Stormers break their Canberra drought
The DHL Stormers made it two from three on their Australasian tour as they ground out a hard fought but deserved 16-3 win over the Brumbies in Canberra on Saturday.
It was the Stormers’ first win at the Brumbies’ home-ground, and only their third in 14 starts against the Australian franchise, so there was reason for the Stormers to feel satisfied with the four points that consolidate their position on top of the South African Super Rugby conference.
There were hopes of a four-try bonus point before the game but it quickly became apparent that the Stormers should just be satisfied to get away with the win, for as skipper Schalk Burger admitted afterwards, the conditions didn’t really favour attacking rugby. It was cold, with the two sets of reserves sending out their own little mini-weather report to those watching on television as they huddled together, shivering.
It also needs to be pointed out that this wasn’t the soft-touch Brumbies team that have lost most of the other games they have played on their home ground this season. They didn’t look like they had much belief in the early stages, and the Stormers had them in early trouble with their attempts to keep ball in hand.
Maybe if the Stormers had managed to get through in those initial minutes they would have run away with the game more than they did. And they might also contend that referee Marius Jonker’s decision to deny Jaque Fourie a try because he made contact with another player going back for a rolling ball was marginal. The Australian commentators felt it was a try.
Francois Louw was also almost in the clear a couple of minutes later after Bryan Habana had set up an impressive long-range attack off a switch that put Gio Aplon through down the middle, but he coughed the ball up.
But the longer the Brumbies kept the Stormers from crossing their line so their confidence grew, and though you could always see they were being out-muscled by their opponents and were making little headway as the Stormers dominated the collisions, they did draw first blood through a Christian Lealiifano penalty that put the Brumbies ahead 3-0 after nine minutes.
New Stormers flyhalf Kurt Coleman, starting for the first time in the absence of Peter Grant, Gary van Aswegen and Lionel Cronje because of injury, had missed the first attempt of the game three minutes earlier, but it had been from near halfway.

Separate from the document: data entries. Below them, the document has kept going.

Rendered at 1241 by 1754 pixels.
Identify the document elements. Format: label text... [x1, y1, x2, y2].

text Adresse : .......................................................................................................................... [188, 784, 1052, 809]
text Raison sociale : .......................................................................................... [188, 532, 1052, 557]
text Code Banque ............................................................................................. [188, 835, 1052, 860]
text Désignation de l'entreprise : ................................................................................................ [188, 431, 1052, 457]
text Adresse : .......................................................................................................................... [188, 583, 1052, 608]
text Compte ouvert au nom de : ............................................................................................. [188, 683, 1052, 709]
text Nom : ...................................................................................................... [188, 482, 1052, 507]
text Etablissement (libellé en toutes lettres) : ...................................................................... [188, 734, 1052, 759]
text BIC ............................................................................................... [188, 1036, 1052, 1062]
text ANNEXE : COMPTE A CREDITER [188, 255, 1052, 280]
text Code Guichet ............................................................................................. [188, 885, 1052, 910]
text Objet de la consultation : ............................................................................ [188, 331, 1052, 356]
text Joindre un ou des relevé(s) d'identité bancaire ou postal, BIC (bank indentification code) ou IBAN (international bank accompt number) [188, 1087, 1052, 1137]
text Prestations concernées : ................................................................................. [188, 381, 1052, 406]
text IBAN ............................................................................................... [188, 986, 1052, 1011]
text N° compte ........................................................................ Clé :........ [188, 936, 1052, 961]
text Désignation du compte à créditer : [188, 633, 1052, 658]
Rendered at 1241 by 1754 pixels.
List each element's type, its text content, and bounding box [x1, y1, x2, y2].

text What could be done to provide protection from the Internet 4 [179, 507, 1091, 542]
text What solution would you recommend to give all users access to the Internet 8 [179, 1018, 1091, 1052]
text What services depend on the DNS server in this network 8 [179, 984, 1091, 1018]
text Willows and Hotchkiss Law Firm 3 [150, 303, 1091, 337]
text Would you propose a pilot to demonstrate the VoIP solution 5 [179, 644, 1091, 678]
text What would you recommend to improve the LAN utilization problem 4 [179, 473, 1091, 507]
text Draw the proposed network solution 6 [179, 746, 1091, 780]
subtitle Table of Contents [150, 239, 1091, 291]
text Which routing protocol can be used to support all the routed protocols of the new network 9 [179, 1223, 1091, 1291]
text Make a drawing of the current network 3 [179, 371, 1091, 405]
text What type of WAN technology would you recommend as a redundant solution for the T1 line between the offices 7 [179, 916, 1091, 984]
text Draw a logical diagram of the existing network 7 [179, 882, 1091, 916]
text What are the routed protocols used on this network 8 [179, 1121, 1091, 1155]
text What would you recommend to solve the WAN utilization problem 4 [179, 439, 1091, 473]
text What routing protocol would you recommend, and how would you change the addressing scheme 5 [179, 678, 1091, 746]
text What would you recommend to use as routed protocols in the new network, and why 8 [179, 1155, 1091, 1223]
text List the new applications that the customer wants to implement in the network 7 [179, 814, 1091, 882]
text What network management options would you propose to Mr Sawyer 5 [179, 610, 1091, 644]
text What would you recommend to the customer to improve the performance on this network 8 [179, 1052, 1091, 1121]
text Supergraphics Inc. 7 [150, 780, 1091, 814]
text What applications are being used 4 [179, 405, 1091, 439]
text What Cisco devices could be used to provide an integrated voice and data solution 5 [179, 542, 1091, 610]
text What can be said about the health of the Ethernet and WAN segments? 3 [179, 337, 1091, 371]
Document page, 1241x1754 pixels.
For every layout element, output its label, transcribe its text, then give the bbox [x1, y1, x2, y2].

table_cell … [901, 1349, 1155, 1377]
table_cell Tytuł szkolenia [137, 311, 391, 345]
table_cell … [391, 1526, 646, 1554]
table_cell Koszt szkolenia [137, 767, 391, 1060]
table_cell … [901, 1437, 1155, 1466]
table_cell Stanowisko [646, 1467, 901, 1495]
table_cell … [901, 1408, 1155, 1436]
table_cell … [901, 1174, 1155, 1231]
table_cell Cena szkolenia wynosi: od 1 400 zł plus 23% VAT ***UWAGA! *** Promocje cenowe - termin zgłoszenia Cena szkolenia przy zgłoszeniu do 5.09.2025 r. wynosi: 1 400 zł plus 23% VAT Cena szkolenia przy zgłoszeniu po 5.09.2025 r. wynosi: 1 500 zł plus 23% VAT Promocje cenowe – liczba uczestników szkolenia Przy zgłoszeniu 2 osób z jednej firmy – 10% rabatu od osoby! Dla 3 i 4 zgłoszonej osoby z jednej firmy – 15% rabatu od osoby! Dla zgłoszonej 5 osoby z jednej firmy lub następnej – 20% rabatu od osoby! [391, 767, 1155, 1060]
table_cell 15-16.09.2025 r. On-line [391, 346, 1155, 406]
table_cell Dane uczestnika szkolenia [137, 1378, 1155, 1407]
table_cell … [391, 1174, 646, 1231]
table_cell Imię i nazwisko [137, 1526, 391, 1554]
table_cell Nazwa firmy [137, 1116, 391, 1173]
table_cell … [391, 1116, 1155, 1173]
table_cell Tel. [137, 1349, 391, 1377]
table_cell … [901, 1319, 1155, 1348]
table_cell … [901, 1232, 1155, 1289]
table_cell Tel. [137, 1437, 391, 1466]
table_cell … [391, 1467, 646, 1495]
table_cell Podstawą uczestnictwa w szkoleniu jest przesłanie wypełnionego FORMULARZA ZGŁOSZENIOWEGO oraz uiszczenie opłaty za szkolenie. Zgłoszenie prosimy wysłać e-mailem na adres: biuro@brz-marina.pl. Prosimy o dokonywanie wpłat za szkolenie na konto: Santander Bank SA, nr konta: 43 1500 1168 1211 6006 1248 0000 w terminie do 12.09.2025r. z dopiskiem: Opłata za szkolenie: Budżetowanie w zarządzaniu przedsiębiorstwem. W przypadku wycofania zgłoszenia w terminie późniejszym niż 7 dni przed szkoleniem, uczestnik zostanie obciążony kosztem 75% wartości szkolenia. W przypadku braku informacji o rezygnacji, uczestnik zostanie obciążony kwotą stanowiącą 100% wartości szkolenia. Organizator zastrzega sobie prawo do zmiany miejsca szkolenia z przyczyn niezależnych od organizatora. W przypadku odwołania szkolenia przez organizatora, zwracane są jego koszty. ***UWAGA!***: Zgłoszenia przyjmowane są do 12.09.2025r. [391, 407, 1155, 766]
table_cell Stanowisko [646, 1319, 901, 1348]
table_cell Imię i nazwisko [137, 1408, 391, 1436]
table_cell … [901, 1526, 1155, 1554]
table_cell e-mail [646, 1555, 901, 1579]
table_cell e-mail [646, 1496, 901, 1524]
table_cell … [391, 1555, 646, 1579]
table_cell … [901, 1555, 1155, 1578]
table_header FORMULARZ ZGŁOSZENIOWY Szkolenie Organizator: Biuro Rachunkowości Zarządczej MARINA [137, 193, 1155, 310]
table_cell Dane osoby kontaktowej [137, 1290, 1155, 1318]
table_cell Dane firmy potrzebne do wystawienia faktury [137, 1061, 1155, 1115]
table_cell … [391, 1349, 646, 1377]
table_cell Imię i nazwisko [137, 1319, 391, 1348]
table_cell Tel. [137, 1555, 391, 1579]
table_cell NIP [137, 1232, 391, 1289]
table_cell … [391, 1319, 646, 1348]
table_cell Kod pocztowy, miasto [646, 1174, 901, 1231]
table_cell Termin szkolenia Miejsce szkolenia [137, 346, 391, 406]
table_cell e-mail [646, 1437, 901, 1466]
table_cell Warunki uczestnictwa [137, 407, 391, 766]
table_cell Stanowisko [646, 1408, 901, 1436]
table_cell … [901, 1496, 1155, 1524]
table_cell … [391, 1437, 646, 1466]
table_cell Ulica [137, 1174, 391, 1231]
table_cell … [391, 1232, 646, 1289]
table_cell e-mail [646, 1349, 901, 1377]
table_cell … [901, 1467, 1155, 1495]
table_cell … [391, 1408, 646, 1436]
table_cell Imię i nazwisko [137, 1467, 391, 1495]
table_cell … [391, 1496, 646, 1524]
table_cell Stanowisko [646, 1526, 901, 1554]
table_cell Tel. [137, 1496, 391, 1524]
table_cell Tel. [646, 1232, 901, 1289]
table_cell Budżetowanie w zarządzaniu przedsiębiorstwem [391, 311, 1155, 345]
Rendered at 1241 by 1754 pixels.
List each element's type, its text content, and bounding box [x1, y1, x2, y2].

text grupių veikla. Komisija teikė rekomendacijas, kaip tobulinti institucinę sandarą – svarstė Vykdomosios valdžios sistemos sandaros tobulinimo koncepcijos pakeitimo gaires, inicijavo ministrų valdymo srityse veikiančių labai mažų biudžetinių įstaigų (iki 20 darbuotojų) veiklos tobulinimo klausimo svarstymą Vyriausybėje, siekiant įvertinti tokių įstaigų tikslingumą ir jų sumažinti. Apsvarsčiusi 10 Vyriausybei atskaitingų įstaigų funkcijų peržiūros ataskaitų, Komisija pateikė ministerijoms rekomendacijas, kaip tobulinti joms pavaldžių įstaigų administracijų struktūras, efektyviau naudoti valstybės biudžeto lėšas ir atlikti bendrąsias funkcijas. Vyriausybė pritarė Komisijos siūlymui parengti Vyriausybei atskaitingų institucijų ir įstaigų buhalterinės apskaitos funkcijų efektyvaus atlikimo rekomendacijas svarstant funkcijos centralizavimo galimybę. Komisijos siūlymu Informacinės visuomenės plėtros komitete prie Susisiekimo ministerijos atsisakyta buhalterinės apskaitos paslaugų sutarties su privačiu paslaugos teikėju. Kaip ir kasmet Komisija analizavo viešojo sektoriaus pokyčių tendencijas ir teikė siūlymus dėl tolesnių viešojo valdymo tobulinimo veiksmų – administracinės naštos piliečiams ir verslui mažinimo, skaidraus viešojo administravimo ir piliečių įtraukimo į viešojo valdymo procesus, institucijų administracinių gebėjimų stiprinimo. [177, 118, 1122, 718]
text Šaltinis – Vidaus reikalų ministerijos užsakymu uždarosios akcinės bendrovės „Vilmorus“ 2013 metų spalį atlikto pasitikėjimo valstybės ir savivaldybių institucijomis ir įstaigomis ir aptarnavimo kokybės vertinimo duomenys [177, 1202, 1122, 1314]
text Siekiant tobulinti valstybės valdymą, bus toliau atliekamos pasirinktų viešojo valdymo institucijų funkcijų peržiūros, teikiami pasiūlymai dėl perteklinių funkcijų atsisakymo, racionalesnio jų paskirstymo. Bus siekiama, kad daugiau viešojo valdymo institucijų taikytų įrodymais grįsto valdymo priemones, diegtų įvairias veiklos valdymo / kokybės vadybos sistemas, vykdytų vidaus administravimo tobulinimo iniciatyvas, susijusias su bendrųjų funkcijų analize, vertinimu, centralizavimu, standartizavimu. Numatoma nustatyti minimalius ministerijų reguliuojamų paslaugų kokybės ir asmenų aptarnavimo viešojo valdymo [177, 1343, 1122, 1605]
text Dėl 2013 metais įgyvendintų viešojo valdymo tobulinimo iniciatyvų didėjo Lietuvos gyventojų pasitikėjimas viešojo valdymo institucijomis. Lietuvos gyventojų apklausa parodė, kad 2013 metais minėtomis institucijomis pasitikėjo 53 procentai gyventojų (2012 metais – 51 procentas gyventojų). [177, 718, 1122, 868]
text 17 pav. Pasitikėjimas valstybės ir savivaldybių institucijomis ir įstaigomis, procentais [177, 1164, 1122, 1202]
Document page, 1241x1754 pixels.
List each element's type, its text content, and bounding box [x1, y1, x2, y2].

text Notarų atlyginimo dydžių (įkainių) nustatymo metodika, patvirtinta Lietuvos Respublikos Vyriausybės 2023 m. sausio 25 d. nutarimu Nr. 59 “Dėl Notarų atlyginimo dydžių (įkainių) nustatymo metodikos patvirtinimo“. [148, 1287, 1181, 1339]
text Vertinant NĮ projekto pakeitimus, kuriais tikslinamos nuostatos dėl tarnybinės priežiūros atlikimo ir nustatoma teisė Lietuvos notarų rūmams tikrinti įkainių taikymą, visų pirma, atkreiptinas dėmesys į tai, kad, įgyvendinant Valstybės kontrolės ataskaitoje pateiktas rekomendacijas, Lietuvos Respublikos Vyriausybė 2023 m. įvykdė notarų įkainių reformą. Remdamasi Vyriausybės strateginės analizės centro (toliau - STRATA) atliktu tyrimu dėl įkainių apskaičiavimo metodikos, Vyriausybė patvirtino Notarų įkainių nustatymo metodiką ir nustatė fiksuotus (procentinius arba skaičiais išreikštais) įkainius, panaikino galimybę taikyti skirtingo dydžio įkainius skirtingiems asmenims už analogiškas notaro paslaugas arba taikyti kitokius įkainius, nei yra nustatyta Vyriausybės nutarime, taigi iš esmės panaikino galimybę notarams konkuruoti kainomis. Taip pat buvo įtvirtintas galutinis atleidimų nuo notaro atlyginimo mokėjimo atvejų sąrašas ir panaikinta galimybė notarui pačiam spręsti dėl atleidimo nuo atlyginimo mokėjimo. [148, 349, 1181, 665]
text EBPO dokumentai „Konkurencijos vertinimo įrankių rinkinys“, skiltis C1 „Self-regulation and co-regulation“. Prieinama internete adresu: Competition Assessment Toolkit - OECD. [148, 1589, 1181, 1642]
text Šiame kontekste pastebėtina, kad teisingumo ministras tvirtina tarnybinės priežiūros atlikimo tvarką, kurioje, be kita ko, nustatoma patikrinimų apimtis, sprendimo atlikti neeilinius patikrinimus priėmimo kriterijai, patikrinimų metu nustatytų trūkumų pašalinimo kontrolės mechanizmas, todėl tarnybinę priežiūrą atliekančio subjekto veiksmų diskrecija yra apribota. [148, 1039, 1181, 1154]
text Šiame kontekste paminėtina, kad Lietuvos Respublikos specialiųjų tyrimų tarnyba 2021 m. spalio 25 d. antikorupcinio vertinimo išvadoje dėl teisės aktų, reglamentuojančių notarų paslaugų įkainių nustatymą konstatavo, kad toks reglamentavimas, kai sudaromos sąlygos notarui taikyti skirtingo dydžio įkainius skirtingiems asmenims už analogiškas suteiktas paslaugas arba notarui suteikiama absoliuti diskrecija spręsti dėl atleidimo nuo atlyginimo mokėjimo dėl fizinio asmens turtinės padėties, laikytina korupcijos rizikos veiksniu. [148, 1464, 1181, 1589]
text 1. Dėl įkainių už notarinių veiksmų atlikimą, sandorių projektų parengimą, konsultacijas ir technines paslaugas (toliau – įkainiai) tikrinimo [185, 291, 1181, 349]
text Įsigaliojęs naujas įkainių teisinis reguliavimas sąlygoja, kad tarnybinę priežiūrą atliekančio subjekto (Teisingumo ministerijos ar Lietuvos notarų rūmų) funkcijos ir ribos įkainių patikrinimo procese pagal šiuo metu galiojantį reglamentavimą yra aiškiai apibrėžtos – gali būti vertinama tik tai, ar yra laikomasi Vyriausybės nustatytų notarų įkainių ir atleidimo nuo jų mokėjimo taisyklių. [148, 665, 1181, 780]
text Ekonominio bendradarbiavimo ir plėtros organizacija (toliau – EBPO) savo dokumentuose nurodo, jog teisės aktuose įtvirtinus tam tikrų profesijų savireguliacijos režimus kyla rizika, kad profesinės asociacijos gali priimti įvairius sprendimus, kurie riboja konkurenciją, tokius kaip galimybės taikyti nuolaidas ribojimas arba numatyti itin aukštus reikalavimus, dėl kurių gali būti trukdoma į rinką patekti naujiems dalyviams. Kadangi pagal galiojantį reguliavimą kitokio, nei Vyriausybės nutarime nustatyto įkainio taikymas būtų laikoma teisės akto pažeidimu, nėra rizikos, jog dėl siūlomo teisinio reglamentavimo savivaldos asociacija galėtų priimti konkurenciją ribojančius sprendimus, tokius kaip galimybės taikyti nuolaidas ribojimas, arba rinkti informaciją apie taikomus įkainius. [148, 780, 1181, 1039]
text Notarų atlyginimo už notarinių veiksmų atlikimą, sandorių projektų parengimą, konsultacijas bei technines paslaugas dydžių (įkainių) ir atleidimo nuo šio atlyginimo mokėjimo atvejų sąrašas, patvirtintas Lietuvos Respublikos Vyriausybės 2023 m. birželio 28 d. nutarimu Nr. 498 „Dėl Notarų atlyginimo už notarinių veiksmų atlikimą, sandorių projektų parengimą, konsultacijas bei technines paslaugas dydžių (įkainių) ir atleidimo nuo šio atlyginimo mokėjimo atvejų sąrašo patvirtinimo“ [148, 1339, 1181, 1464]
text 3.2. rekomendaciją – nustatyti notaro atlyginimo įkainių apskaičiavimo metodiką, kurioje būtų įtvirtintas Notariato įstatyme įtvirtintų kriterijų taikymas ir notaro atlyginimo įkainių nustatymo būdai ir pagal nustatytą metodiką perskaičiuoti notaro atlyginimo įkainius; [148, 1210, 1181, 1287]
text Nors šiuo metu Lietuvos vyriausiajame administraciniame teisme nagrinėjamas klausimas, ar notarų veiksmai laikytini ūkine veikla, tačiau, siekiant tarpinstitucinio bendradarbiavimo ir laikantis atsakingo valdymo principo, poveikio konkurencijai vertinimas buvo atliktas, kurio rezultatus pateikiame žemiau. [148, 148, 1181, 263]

Coleman is the fourth choice Stormers flyhalf (maybe even fifth because coach Allister Coetzee told the Australian commentary team that Sam Lane would have played had he not been injured) so it was understandable that he was a bit nervous. But he was way too nervous to be effective, and although he held onto the passes in the end he did fumble once or twice and appeared to be the standing way too deep.
Perhaps this led to the Stormers losing confidence in him, for many of their moves appeared to avoid him which meant he was essentially on the field to kick goals. A flyhalf is supposed to be the key decision maker and director on attack, so this did impact negatively on the Stormers’ attacking game and it is a big concern for them as they head towards the big derby against the Bulls in two weeks.
But on a history making day for the Stormers it was not a day for dwelling on the negatives, and Coleman did kick his remaining attempts in the first half to overturn the deficit and take a 6-3 lead at the break.
In the second half of the first half, with the Brumbies suddenly looking confident and perhaps not missing their injured captain Matt Giteau as much as would have been expected, the home side did have quite a lot of the ball. But although they did occasionally encourage their crowd by wriggling through the half gap, generally they were blanketed by the impressive Stormers defensive game.
The Stormers did finish the last seven minutes of the half looking the team in more control, however, and so it was not a surprise when they finally did open a gap through a Francois Louw try five minutes after the break.
The Stormers had set themselves up for the score through a series of penalties which they kicked for touch, the first because of a Brumbies scrum infringement not far from the Stormers line. Their lineout work wasn’t always perfect, and one lineout went against the throw, but another penalty gave them a chance to set up inside the Brumbies 22.
A clean take led to a series of drives near the Brumbies line which eventually saw Louw barging over. The Coleman conversion made it 13-3 and with the Stormers’ defence being so impregnable, it really was difficult to see the Stormers losing after that. They had their chances to put the issue beyond doubt but just couldn’t get across the line.
However a big driving maul from a lineout following a lengthy period where the Brumbies had attacked netted a penalty that Gio Aplon kicked to pretty much make sure of the four points 10 minutes from time. The difficulties the Brumbies had trying to make inroads into the Stormers defensive system can be gauged from the almost five minute and 32 phase attack that got them nowhere other than eating up precious time in the final minutes of the game.
Coleman was replaced by Jean de Villiers early in the second half, with Dewaldt Duvenage moving to flyhalf from scrumhalf, where Ricky Januarie came on. Duane Vermeulen finished the game but not before Nick Koster had made a good first start of the season, showing up well on attack.
Brumbies - Penalty: Christian Lealiifano.
DHL Stormers - Try: Francois Louw. Conversion: Kurt Coleman. Penalties: Coleman (2), Gio Aplon.